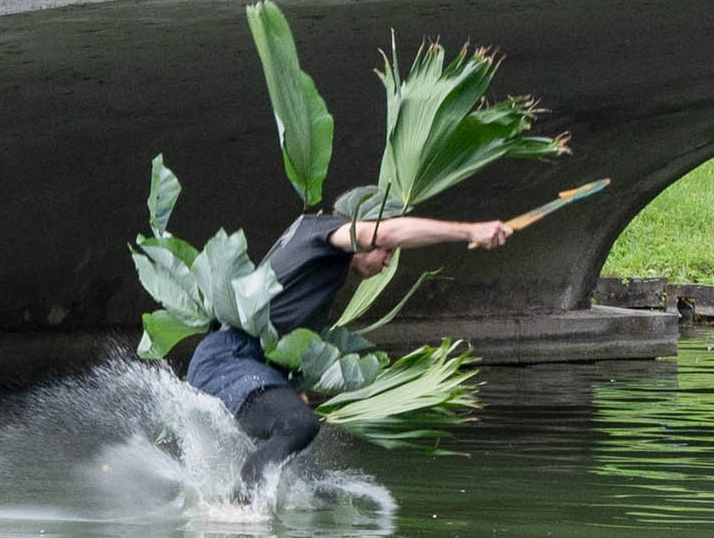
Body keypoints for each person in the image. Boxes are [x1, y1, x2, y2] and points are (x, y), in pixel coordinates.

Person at [182, 195, 515, 500]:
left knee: (315, 487)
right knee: (299, 425)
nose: (387, 261)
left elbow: (279, 333)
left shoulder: (316, 258)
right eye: (387, 251)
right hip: (228, 359)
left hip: (245, 364)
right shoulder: (324, 231)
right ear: (361, 228)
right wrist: (470, 231)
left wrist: (288, 387)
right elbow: (384, 233)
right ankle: (236, 508)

Work order: Apply a filter to the listing above so that only lines with "left" are kept, and copy those lines.

Response:
left knee: (315, 487)
left elbow: (279, 333)
left shoulder: (316, 258)
left hip: (245, 364)
left wrist: (288, 387)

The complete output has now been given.